Rich almonds colour to the prime For ADORATION; tendrils climb, And fruit-trees pledge their gems; And Ivis with her gorgeous vest Builds for her eggs her cunning nest, And bell-flowers bow their stems.

With vinous syrup cedars spout; From rocks pure honey gushing out, From ADORATION springs: All scenes of painting croud the map Of nature; to the mermaid's pap The scaled infant clings.

The spotted ounce and playsome cubs Run rustling 'mongst the flow'ring shrubs, And lizards feed the moss; For ADORATION beasts embark, While waves upholding halcyon's ark No longer roar and toss.

While Israel sits beneath his fig, With coral root and amber sprig The wean'd advent'rer sports; Where to the palm the jasmin cleaves, For ADORATION 'mongst the leaves The gale his peace reports.

Christopher Smart and the Augustans were followed by the Romantics. Among them, Coleridge, Emerson, Dickinson, and the little-known Jones Very made memorable contributions to the Pandevotional corpus.

Pandevotionalism stresses the active role Nature takes in worshipping God - something that goes on with or without human participation. That's not to be confused with the very human activity of "appreciating" Nature, which might mean advocating the expansion of national parks, or even perceiving Nature as a symbol for a transcendent divinity.

A case in point is the Victorian Jesuit, Gerard Manley Hopkins. Hopkins' natural world turns out to be a place of feeble energies. He looks at the branches of an ash tree and sees "old Earth's groping towards the steep / Heaven whom she childs us by." Even though "The world is charged with the grandeur of God," it's a one-way relationship.

Hopkins' nature is feminine, passive, and bad. His God is masculine, active, and good. The artistic or metaphorical or meaning-making function of the human mind is what Hopkins values. Nature is just dead, raw material for the poet, and the male God, to bring to life.
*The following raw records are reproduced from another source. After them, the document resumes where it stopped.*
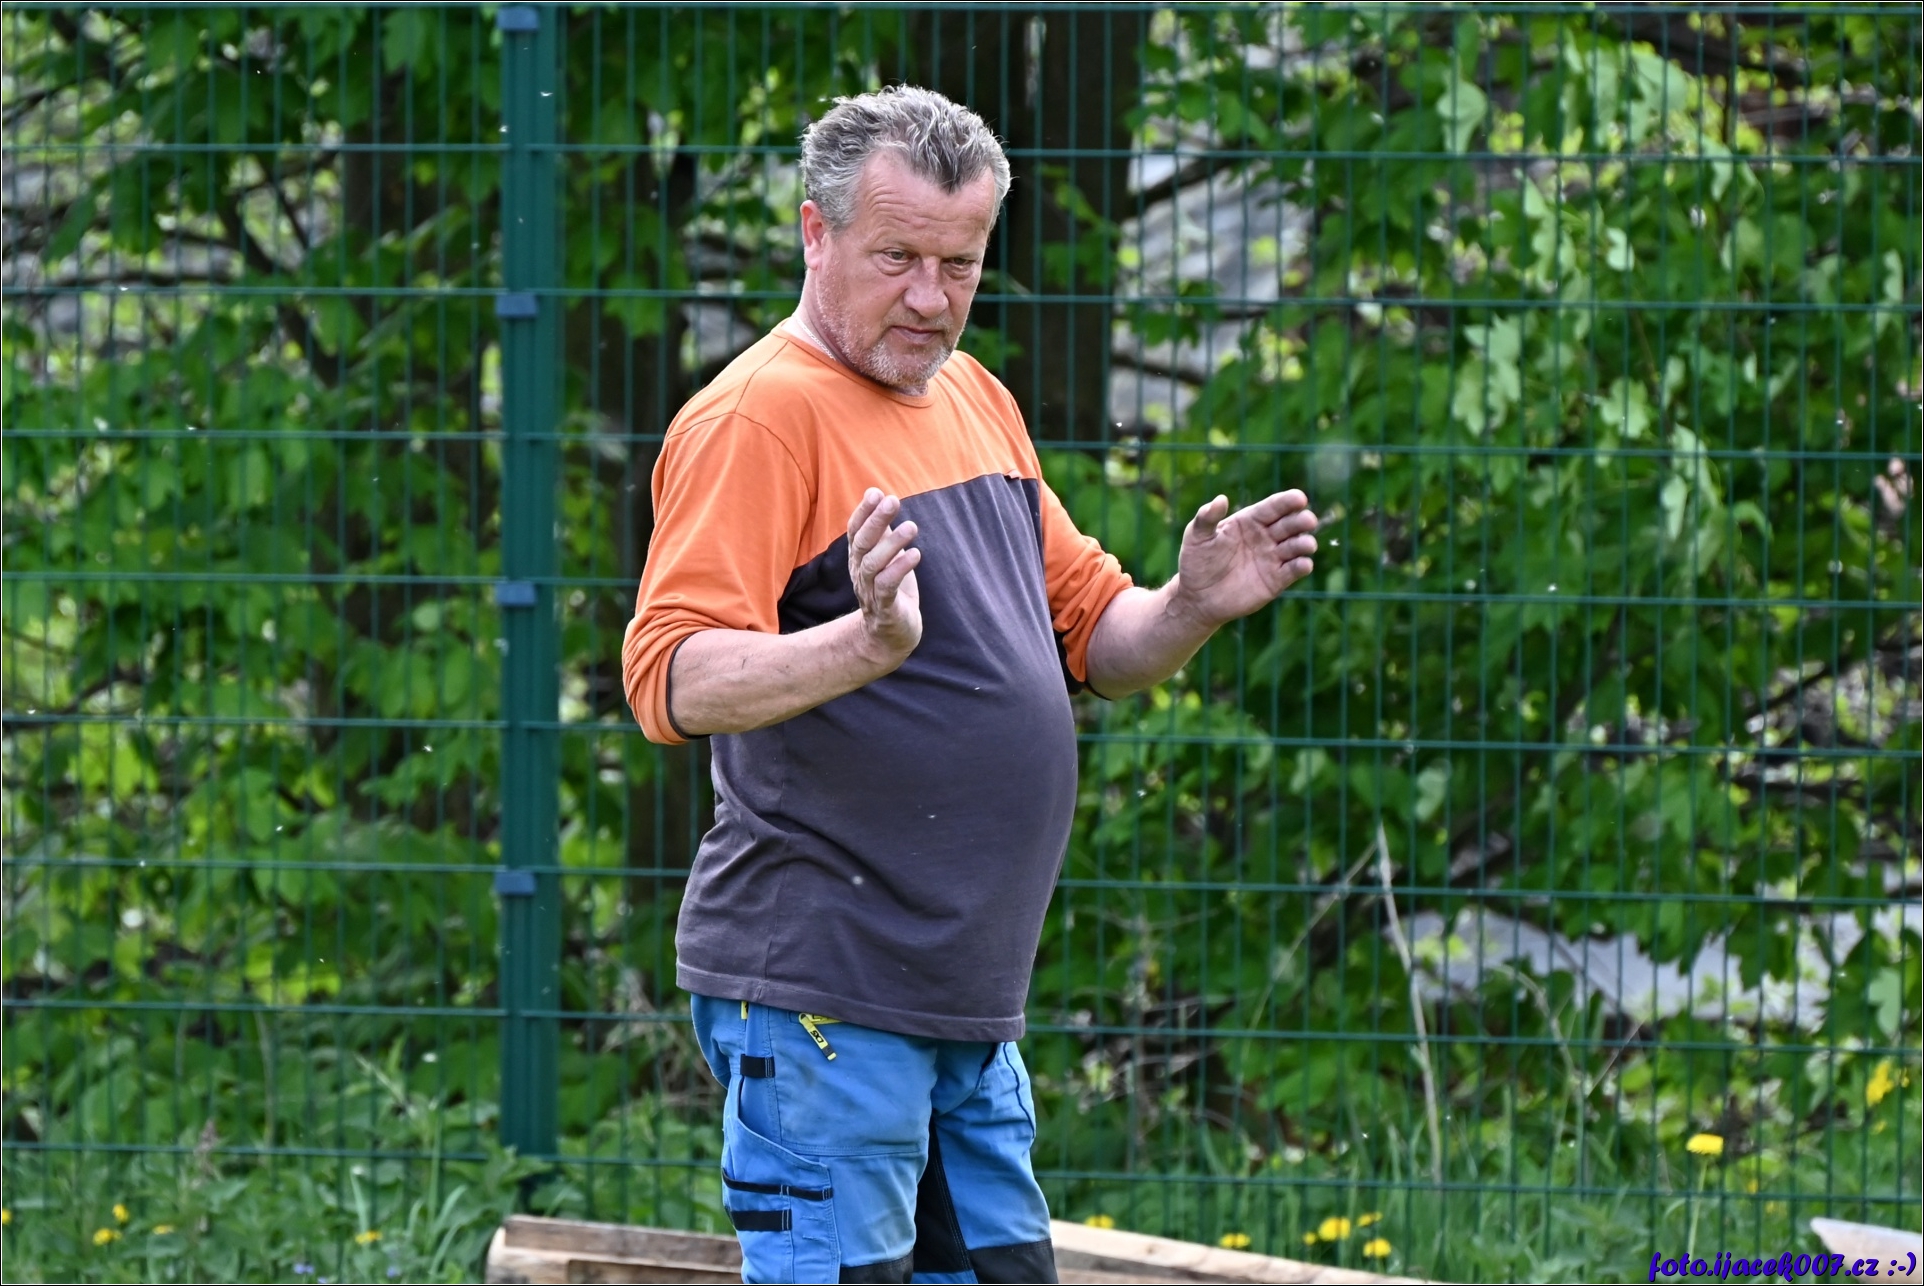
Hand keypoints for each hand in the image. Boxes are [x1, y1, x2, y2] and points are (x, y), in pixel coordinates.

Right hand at [846, 488, 922, 664]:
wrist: (889, 637)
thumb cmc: (890, 591)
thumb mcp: (886, 557)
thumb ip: (882, 531)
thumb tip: (879, 495)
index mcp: (859, 560)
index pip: (855, 532)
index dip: (863, 512)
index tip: (875, 492)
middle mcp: (860, 575)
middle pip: (862, 544)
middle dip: (876, 521)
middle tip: (893, 500)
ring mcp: (871, 593)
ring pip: (873, 566)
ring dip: (891, 544)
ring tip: (912, 527)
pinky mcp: (886, 610)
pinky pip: (887, 588)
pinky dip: (899, 570)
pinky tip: (916, 555)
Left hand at [1171, 489, 1318, 626]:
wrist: (1197, 597)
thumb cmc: (1196, 561)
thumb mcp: (1196, 536)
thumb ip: (1207, 517)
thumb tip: (1221, 499)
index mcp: (1250, 520)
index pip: (1274, 507)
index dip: (1288, 501)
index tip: (1300, 498)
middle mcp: (1266, 536)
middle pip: (1290, 524)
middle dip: (1301, 520)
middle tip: (1307, 520)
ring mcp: (1273, 558)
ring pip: (1297, 546)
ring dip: (1304, 543)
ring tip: (1306, 544)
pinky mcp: (1276, 580)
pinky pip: (1294, 570)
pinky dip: (1302, 566)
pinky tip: (1303, 564)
In the twentieth century, in his essay "Hymns in a Man's Life," D. H. Lawrence got straight to the Pandevotional point: "Plant consciousness, insect consciousness, fish consciousness, animal consciousness, all are related by one permanent element, which we may call the religious element inherent in all life, even in a flea: the sense of wonder."

His younger American contemporary Hart Crane expressed the same admiration for Nature's devotion to God in the 1929 poem, "A Name for All."
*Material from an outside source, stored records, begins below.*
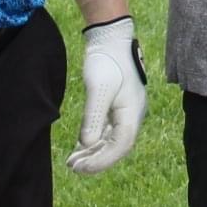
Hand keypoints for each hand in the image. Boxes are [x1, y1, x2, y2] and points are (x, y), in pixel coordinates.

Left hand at [66, 16, 148, 174]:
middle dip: (96, 160)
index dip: (101, 161)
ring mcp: (126, 111)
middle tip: (73, 167)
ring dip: (94, 153)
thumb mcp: (98, 89)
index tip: (80, 168)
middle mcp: (133, 115)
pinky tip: (80, 147)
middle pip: (117, 147)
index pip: (120, 146)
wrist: (111, 38)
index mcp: (133, 112)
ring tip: (73, 161)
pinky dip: (95, 141)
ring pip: (112, 140)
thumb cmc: (107, 61)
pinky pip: (109, 131)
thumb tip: (87, 144)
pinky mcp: (118, 106)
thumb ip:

I dreamed that all men dropped their names, and sang As only they can praise, who build their days With fin and hoof, with wing and sweetened fang Struck free and holy on one Name always.

One of Carl Sandburg's last poems, "Timesweep," wraps up in a terse statement the profession of the Pandevotionalist:

I meditate with the mud eel on where we came from.

Lawrence, Crane, and Sandburg might not justifiably be counted among the ranks of Christian writers. But it is a virtue of Pandevotionalism that it can motivate both the orthodox and the rebellious.

Many Christians today, disturbed by the human destruction of God's creation, seek a confirmation in their theology for their empathy with the suffering of the Earth. Pandevotionalism suggests an answer. With its Old Testament heritage, its presence in the religious life of the Church Fathers, and its validity as a continuing literary theme, Pandevotionalism can contribute much to the great work of bringing together Humanity, Nature, and God.

[1.] A Commentary on Holy Scriptures (Scribner, Armstrong, 1972). [2.] St. Francis: Nature Mystic (University of California, 1973).